TASK PROMPT:
The answer is a single number: the count of lines in the records below that contain the word "with".

DATASET RECORDS:

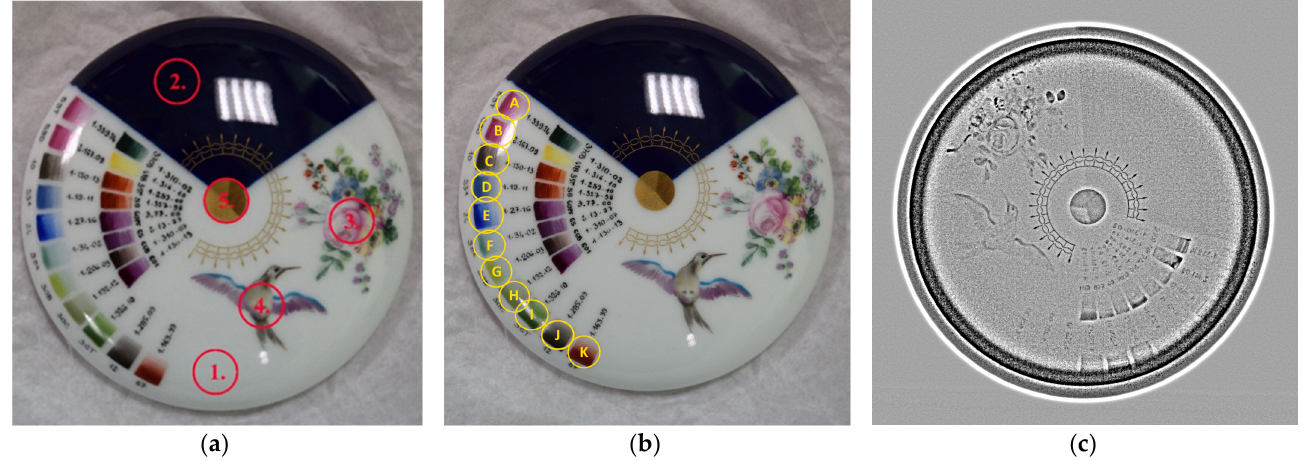
5 of 12 Figure 2. ( a ) the digital representation of the studied object obtained by 3D scanning, ( b ) the place- ment of the object in the MCNP6 simulation environment for PGAA matrix-effect correction, ( c ) the virtual model of the PGAI measurement geometry, visualizing the penetration of the pencil neutron beam, and ( d ) the elevation map for XRF scanning. 3. Results and Discussion The 3D scanned photorealistic digital model is provided in the Electronic Supple- mentary Materials. These scanned geometrical data served as input data to the measure- ment control and simulations, as described in Ref. [43] (Figure 2b,c). The measurement positions and dual-energy radiogram are visualized in Figure 3. Relevant parts of the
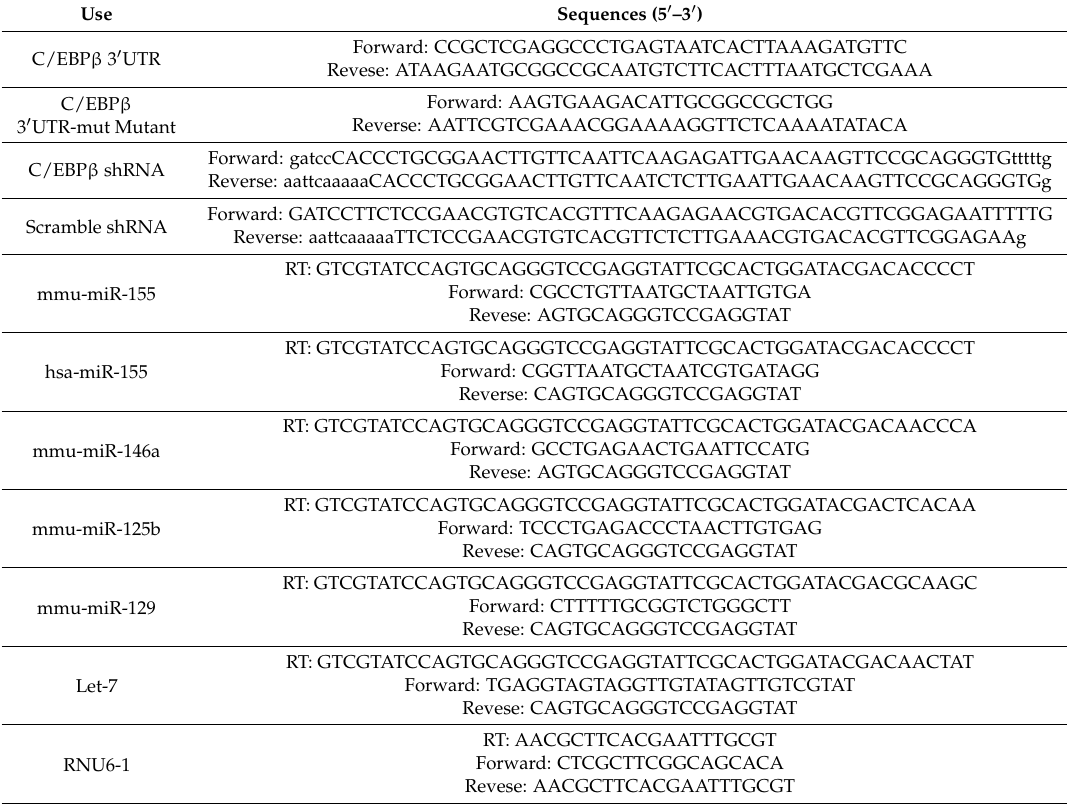
Table 1. Primers used in this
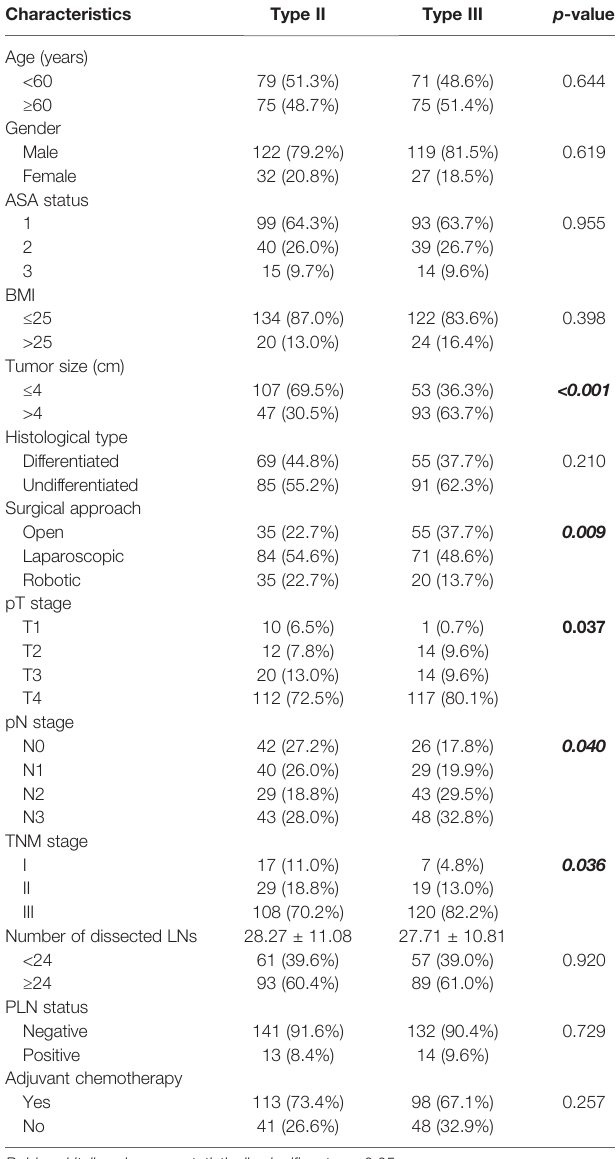
TABLE 1 | Clinicopathological features of the patients.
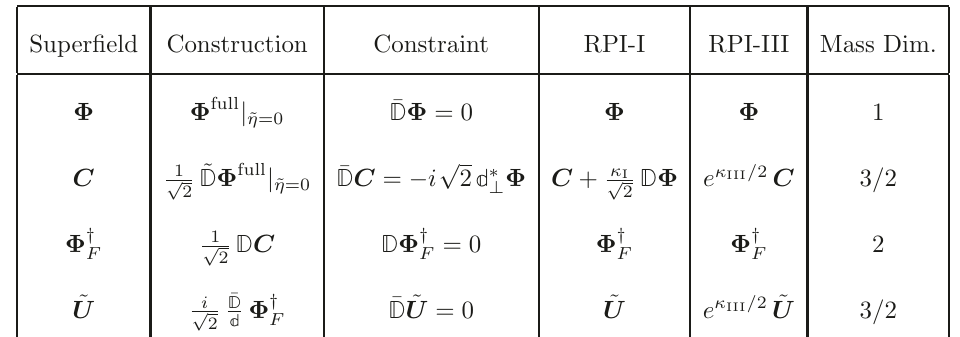
Table 3 . Collinear superfields for chiral matter, along with their top-down construction, con- straints, and symmetry properties. Note that RPI-II is omitted since it is only well-defined at the level of components. The RPI-I and RPI-III charges of a superfield are inherited from its lowest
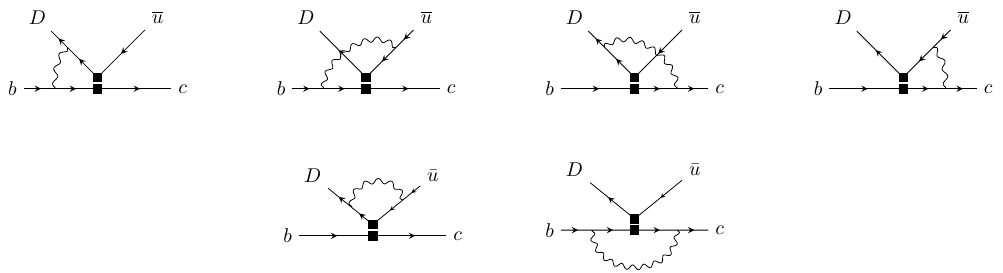
Figure 1 . One-loop α em -contributions to b → c ¯ uD transitions of the operator Q 2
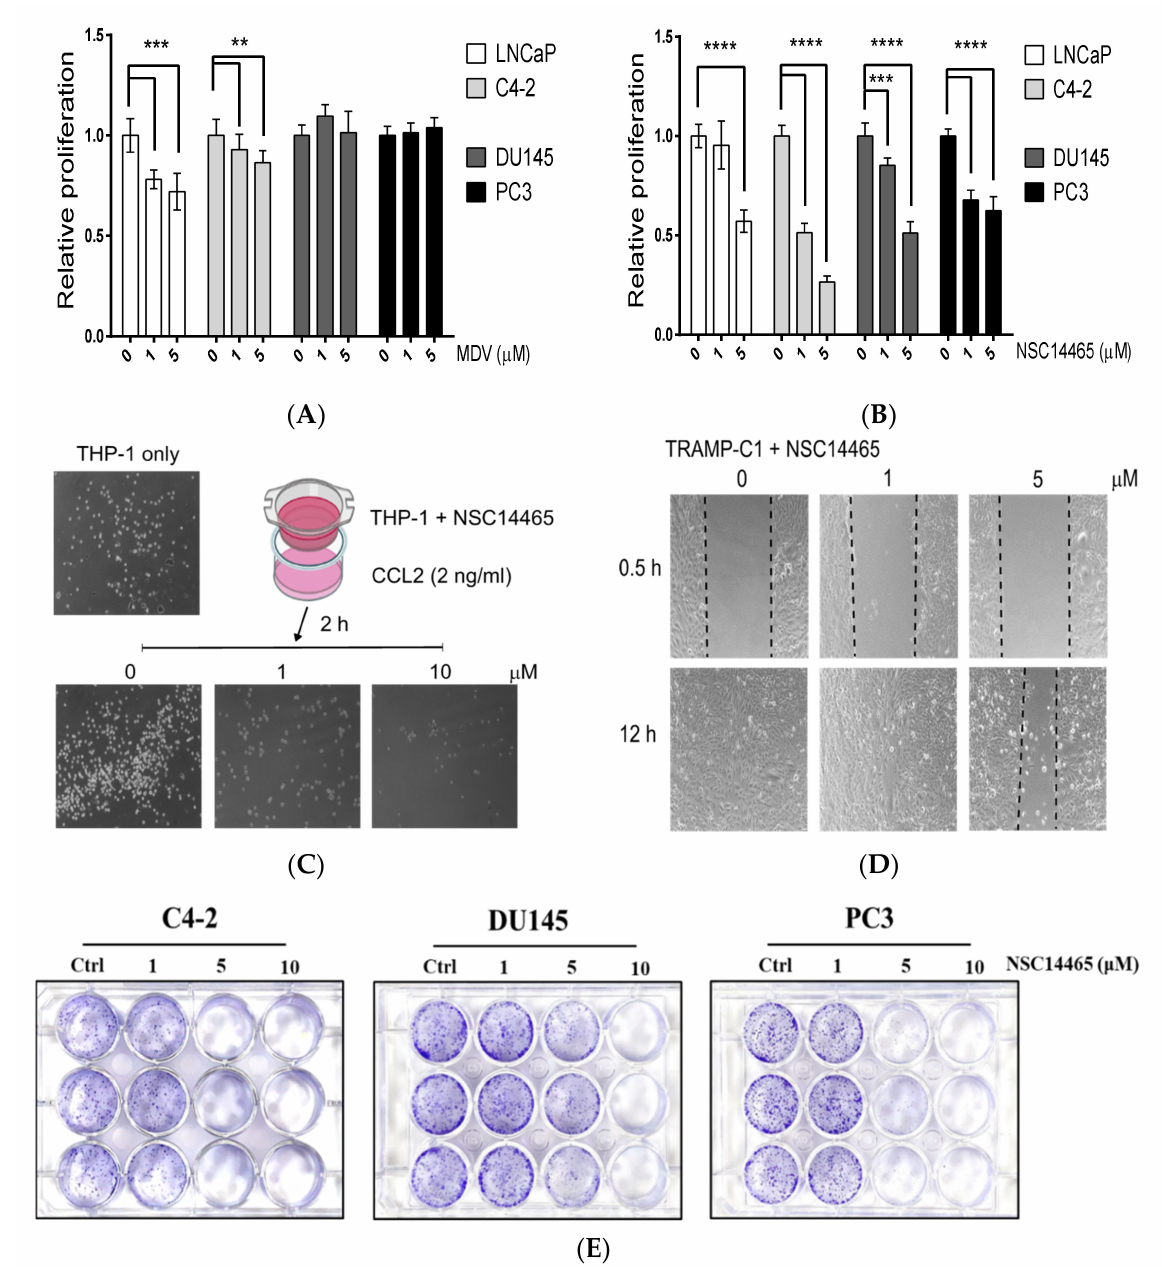
Figure 4. Anti-proliferation and anti-migration effects of NSC14465. ( A ) Monitoring proliferation of several human prostate cancer cell lines after treatment with an AR inhibitor, Enzalutamide (MDV), for 3 days. ( B ) Monitoring proliferation of several human prostate cancer cell lines after treatment with NSC14465 for 3 days. Student’s t -test: ** p < 0.01, *** p < 0.001, **** p < 0.0001. ( C ) Transwell analyses of a human monocyte cell line, THP-1, incubated with NSC14465 (0, 1, and 10 µ M) in the upper chamber and the mouse CCL2 chemokine in the lower chamber for 2 h. ( D ) Migration analyses of a mouse cell line, TRAMP-C1, following NSC14465 treatment for 12 h. ( E ) Colony assays using human prostate cancer cell lines after treatment with NSC14465 for 5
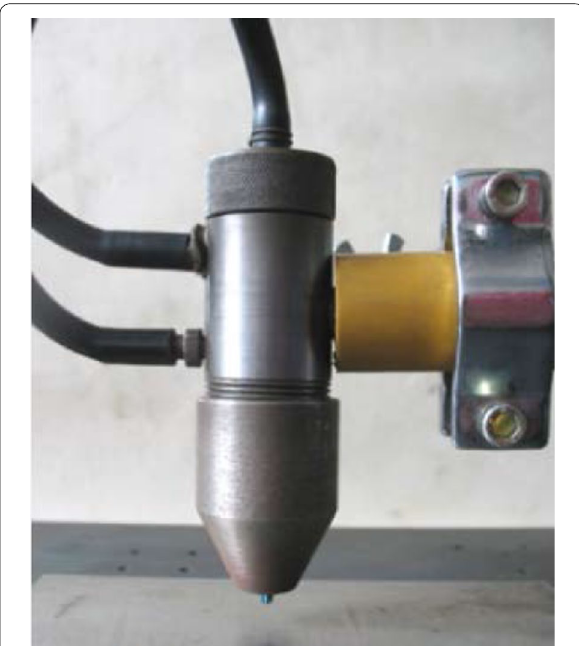
Figure 3 GPCA‑TIG welding torch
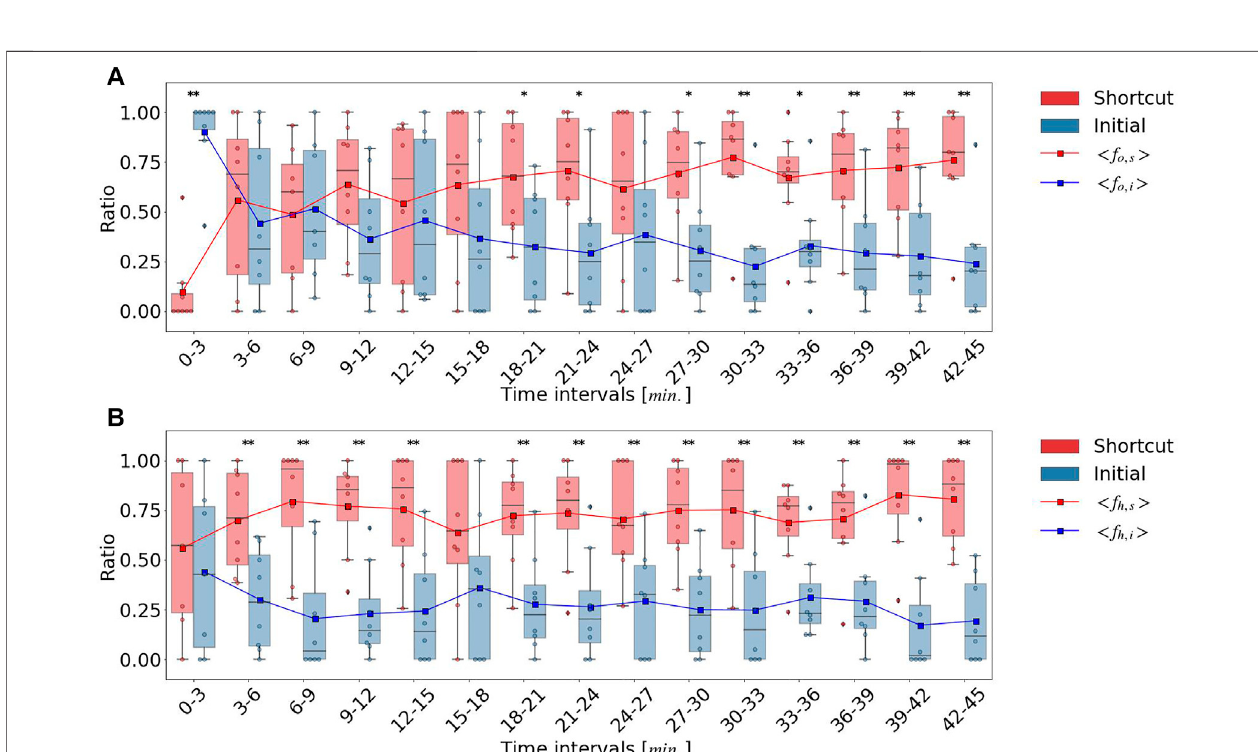
FIGURE 5 | Ratio between the number of ants passing each decision line: (A) outward ants. (B) homeward ants.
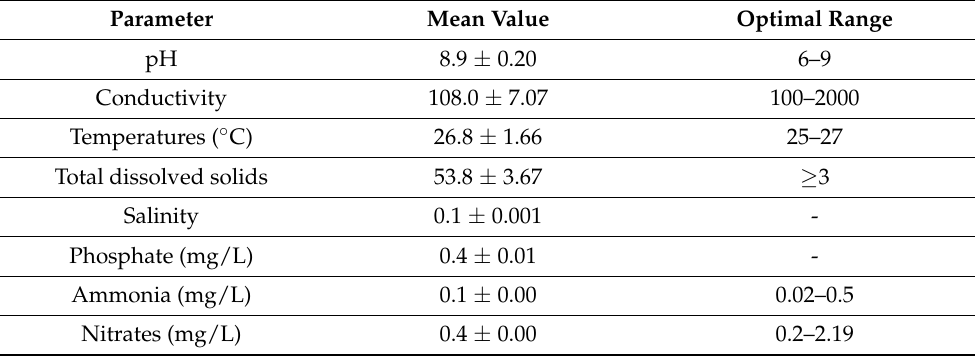
Table 2. Mean ( ± SE) pond water quality parameters during the rearing period of Nile tilapia .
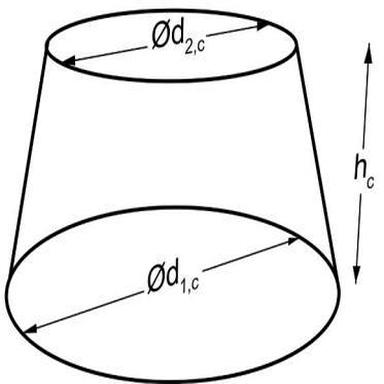
Definition of internal truncated cone dimensions.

EXERCISE RESULT:
2